The rate was higher at the higher temperatures (up to 40°C) because as the temperature is raised, so is the energy level of the enzymes and substrate molecules. This means that they have more kinetic energy so they collide more often and therefore more reactions take place between them. This means that the rate increases as more oxygen is produced. The enzyme denatured at about 60°C because the weak bonds, which hold the molecules in shape are broken. The increase in molecular collisions and vibrations at higher temperatures is great enough to permanently change the shape of the active site. The enzyme is denatured because it can no longer form an enzyme-substrate complex as its active site has been permanently changed.
Evaluation
Although I conducted the experiment as accurately as I could there were many errors in the experiment that I used. More than one person is needed to put the potato into the Hydrogen Peroxide and put the bung onto the boiling tube and start the stopwatch all at the same time. Also I think it would have been better if I had used the same potato from the whole experiment as I was unable to due conducting the experiment over a number of days and so I could not use the same potato as they would start to decay. This is a source of error because the concentration of catalase in the potatoes may have been different so the rate of reaction could have been inconsistent. This might be why the enzyme activity at 60°C had not completely stopped. I could repeat the experiment not with three readings at each temperature but also with three different potatoes, this would make the results more accurate. The reading of the temperature may not have been accurate as we could have read thermometer wrong or it could have been a degree over or above without us noticing, so this could have affected my results
There could also have been a slight variation in the length of the potato because it was very difficult to get them all exactly 3 cm even though I was using a ruler and scalpel. Next time I would use shorted pieces of potato and could weight them so that it would know that they are the same length. I would use less hydrogen peroxide as the amount I used was probably unnecessary and would have work with a smaller amount.
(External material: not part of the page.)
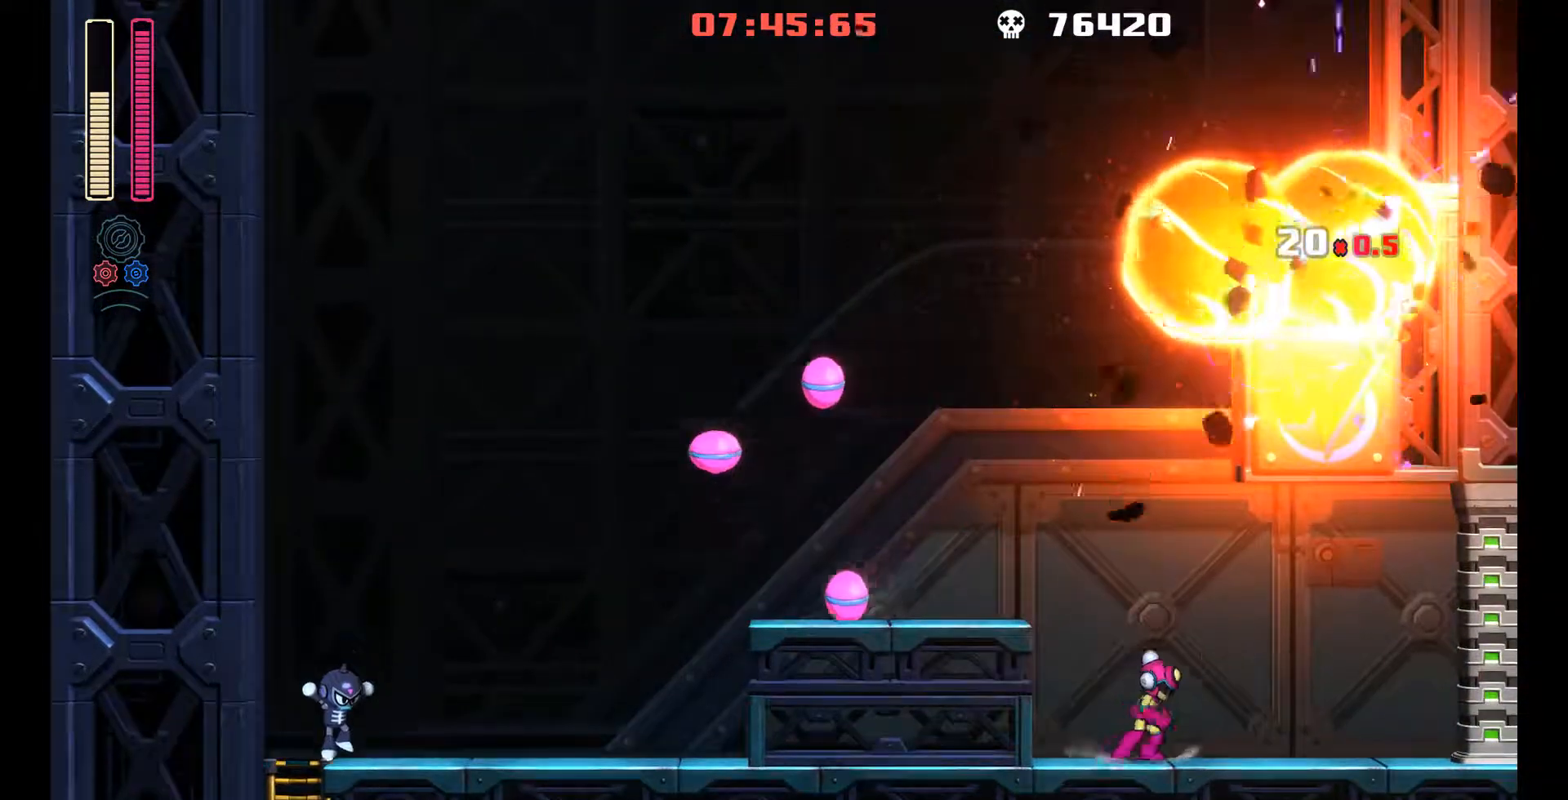
{"buttons": ["L1", "DPAD_RIGHT"], "left_stick": "center", "events": [[167, "L1", "down"]]}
If I was to repeat this experiment I would also take more readings, every 5°C instead of every 10°C because if I did this I would be able to plot a more accurate graph and it would be easier and more accurate to tell when the enzyme got to the optimum and denaturing temperatures.
I think that I obtain a good range of results even though I could have got more. My results are good enough to support my prediction and I have met my aim to find the effect of temperature on enzymes, using a potato as a catalyst.